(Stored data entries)

------------------------------

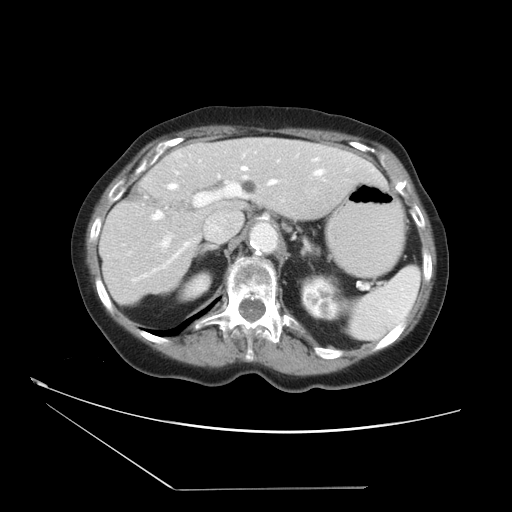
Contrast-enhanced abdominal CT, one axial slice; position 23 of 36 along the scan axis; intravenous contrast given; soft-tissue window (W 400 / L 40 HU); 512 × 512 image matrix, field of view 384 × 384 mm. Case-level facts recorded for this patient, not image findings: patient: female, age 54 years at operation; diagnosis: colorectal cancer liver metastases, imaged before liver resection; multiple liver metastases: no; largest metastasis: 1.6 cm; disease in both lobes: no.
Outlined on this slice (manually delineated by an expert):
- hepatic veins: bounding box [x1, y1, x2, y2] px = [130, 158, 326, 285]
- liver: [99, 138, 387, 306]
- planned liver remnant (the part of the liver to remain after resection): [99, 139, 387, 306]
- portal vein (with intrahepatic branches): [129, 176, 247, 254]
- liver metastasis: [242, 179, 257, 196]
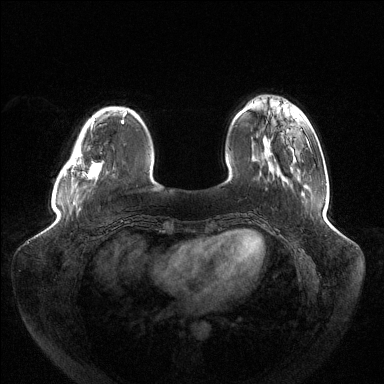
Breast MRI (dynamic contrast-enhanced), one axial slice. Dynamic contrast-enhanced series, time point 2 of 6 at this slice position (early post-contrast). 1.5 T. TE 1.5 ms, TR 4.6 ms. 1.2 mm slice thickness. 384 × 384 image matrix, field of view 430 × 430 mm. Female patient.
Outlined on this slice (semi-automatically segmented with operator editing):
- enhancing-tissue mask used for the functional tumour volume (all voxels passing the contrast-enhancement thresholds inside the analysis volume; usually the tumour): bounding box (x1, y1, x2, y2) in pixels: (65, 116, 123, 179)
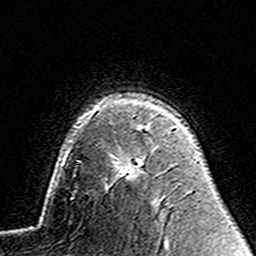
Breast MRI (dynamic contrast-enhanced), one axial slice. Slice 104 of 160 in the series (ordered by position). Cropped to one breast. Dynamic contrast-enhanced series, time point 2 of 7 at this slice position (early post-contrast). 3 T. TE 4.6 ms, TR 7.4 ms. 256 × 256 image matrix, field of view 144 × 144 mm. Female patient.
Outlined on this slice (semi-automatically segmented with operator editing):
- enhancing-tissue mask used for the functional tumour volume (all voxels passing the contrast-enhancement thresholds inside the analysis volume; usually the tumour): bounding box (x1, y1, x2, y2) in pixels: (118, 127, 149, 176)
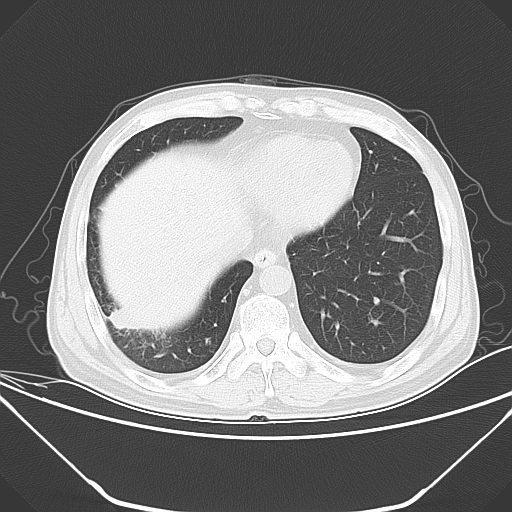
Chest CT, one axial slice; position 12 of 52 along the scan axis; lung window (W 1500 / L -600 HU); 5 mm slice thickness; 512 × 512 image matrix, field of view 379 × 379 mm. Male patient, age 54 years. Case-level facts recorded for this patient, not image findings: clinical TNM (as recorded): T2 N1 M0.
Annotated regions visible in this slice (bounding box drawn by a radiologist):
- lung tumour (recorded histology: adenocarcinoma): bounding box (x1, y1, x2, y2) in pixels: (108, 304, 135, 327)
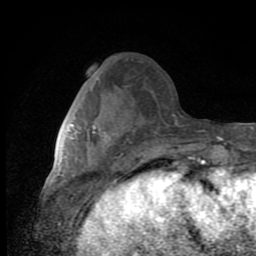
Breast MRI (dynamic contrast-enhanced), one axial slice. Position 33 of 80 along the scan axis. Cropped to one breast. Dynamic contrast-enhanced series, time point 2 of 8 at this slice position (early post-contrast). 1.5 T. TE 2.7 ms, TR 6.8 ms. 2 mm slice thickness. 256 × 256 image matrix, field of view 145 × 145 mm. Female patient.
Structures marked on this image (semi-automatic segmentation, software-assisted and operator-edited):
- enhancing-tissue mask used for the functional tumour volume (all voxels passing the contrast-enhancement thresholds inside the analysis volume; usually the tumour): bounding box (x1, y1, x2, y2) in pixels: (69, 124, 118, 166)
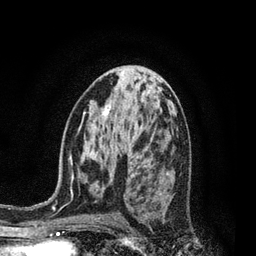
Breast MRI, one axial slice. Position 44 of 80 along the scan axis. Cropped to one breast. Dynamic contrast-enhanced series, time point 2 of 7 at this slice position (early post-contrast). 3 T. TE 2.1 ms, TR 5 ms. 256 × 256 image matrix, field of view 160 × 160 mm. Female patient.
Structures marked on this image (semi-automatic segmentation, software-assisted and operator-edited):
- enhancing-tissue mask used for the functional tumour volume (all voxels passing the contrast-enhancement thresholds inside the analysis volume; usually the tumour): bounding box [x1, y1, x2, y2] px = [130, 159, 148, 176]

------------------------------

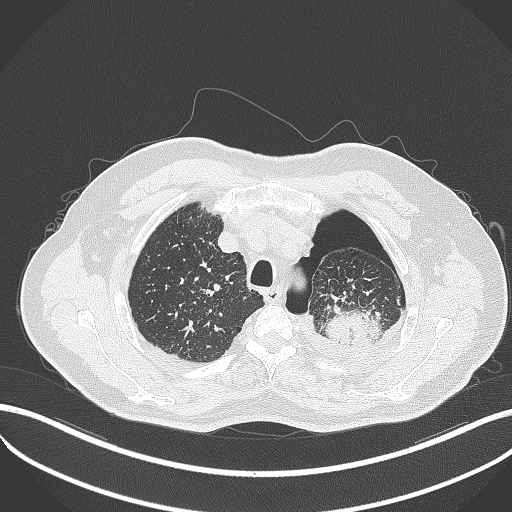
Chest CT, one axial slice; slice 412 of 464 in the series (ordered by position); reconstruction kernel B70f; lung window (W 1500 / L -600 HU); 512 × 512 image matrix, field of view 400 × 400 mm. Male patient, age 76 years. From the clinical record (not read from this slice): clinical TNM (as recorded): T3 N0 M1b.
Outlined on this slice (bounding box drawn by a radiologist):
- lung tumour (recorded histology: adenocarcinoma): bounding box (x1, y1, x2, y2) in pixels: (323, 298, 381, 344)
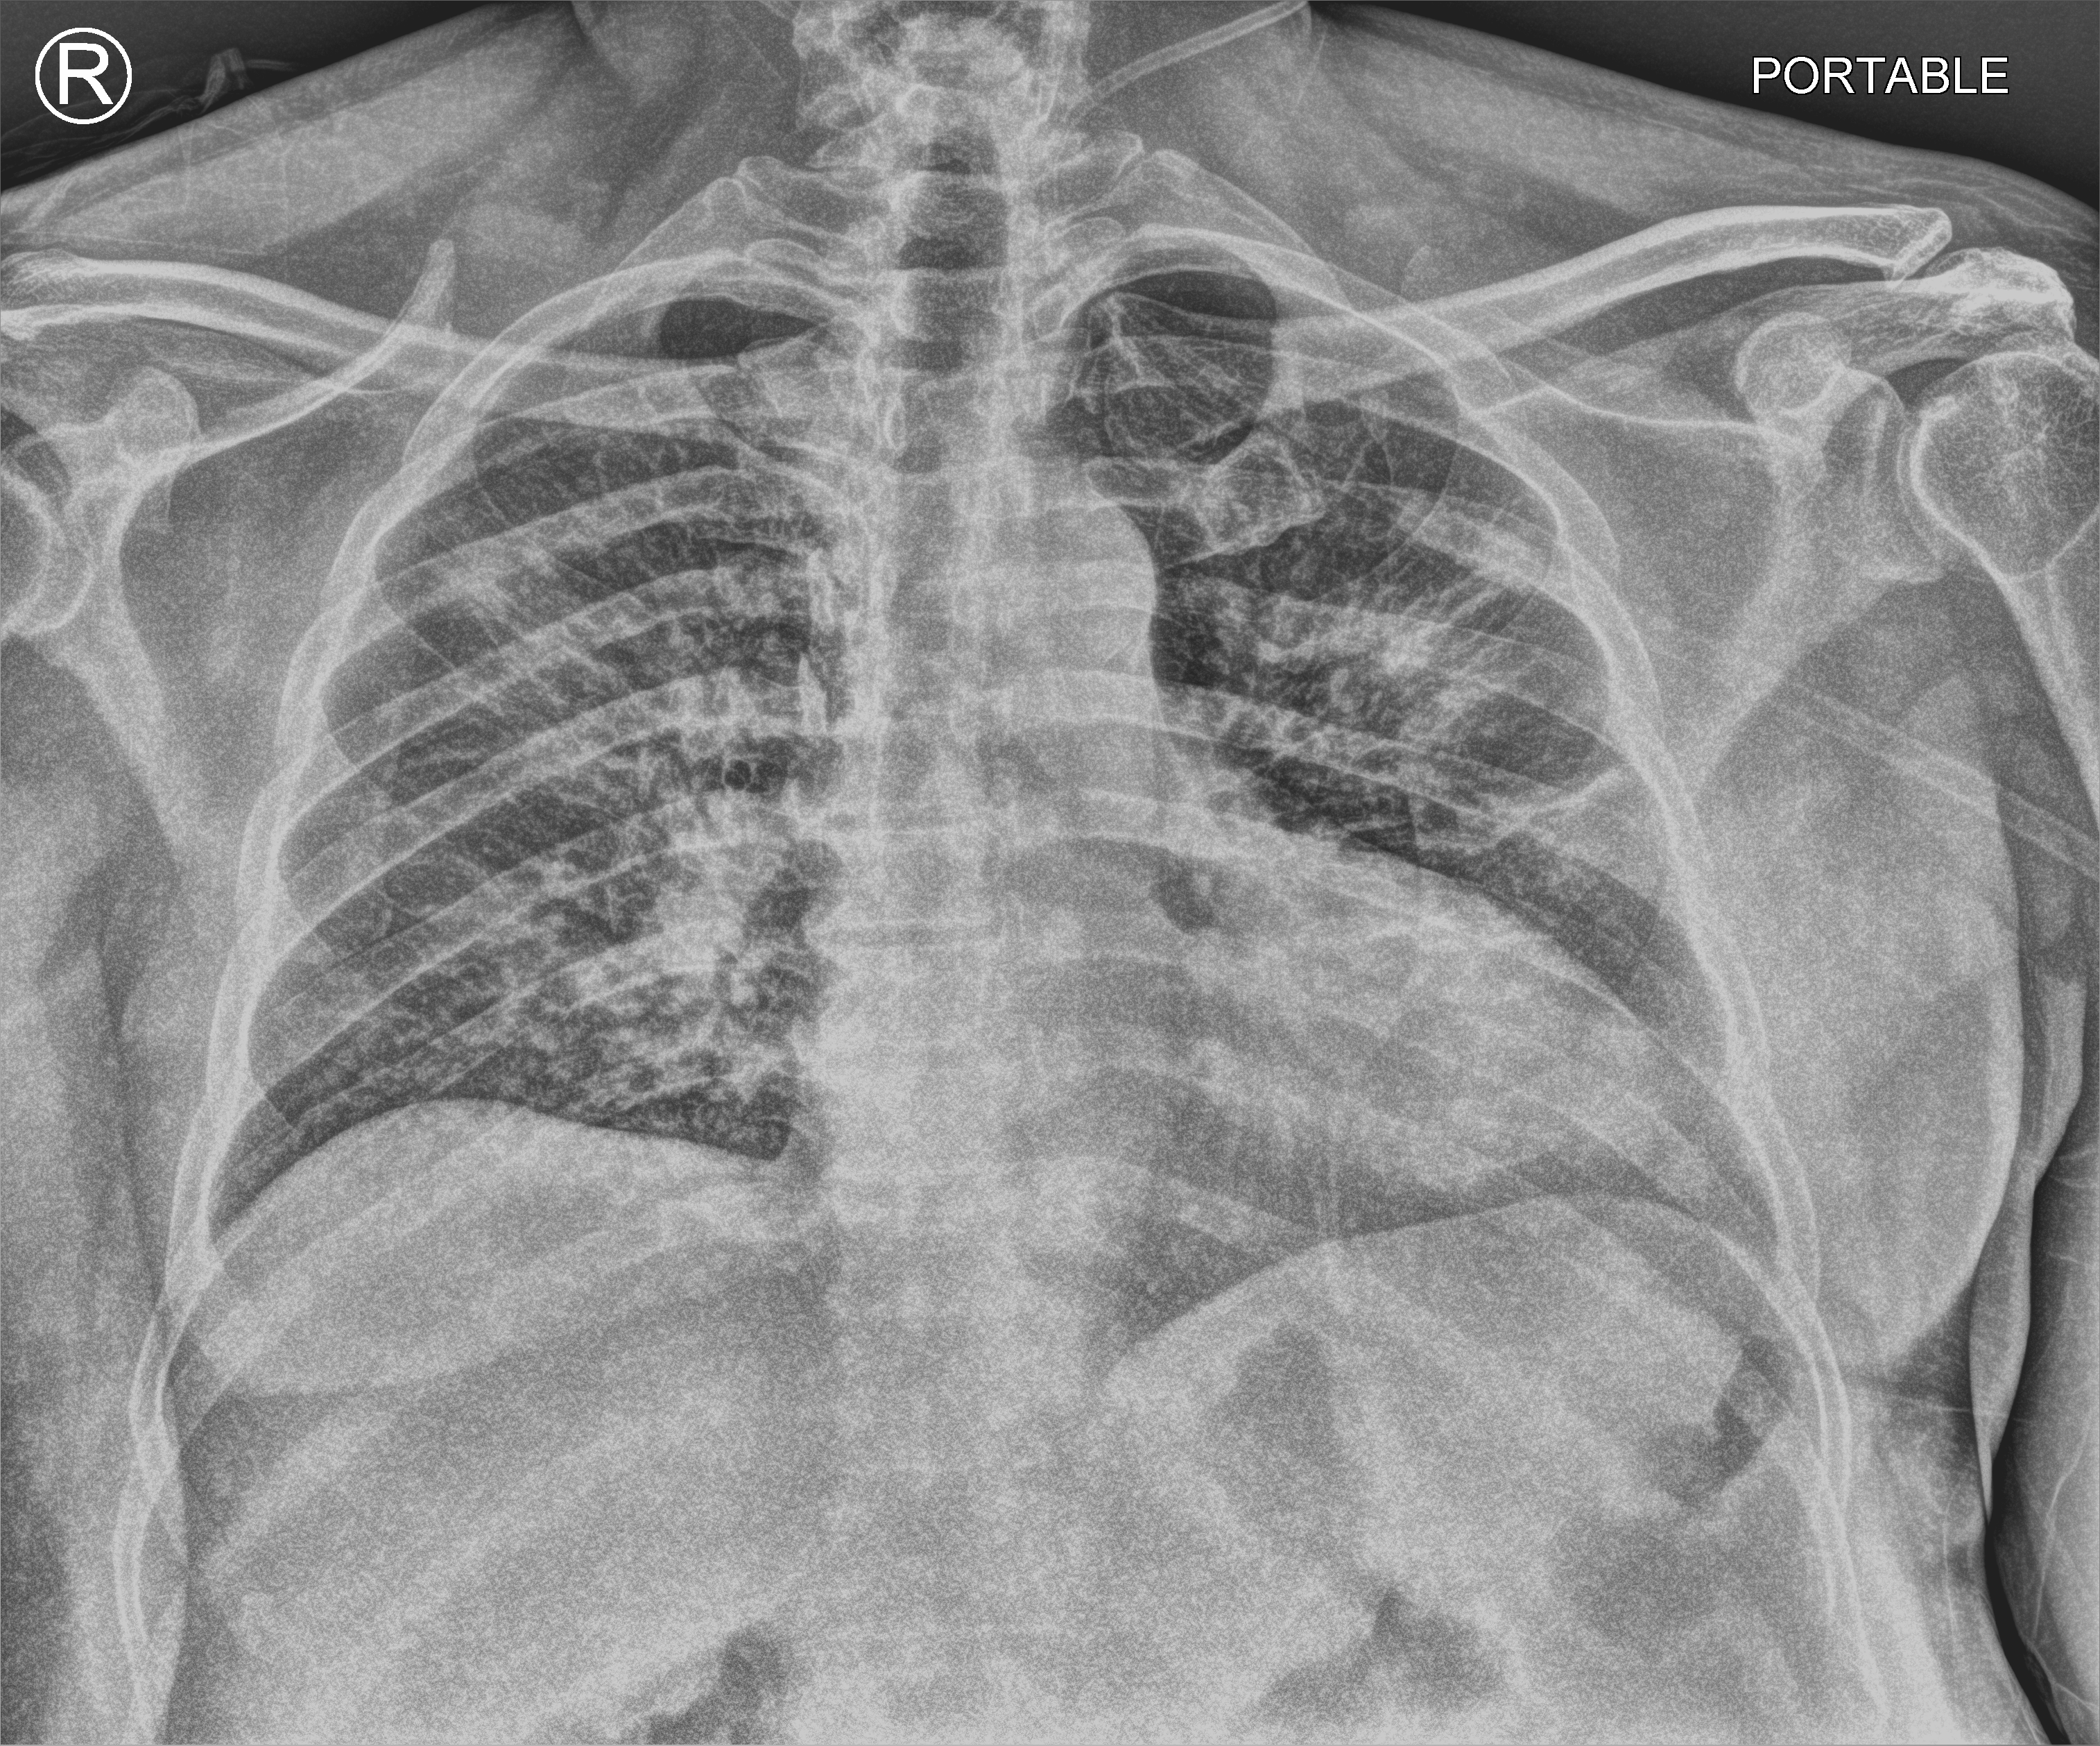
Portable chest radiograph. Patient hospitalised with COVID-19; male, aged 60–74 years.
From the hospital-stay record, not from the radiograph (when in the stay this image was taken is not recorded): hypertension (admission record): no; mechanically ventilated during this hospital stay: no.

------------------------------

__WHAT YOU HAVE TO DO__. Print the lines above from the one with "Breast MRI, one" through the one with "159, 148, 176]", both included, exactly as written and nothing more.

__ANSWER SPACE__.
Breast MRI, one axial slice. Position 44 of 80 along the scan axis. Cropped to one breast. Dynamic contrast-enhanced series, time point 2 of 7 at this slice position (early post-contrast). 3 T. TE 2.1 ms, TR 5 ms. 256 × 256 image matrix, field of view 160 × 160 mm. Female patient.
Structures marked on this image (semi-automatic segmentation, software-assisted and operator-edited):
- enhancing-tissue mask used for the functional tumour volume (all voxels passing the contrast-enhancement thresholds inside the analysis volume; usually the tumour): bounding box [x1, y1, x2, y2] px = [130, 159, 148, 176]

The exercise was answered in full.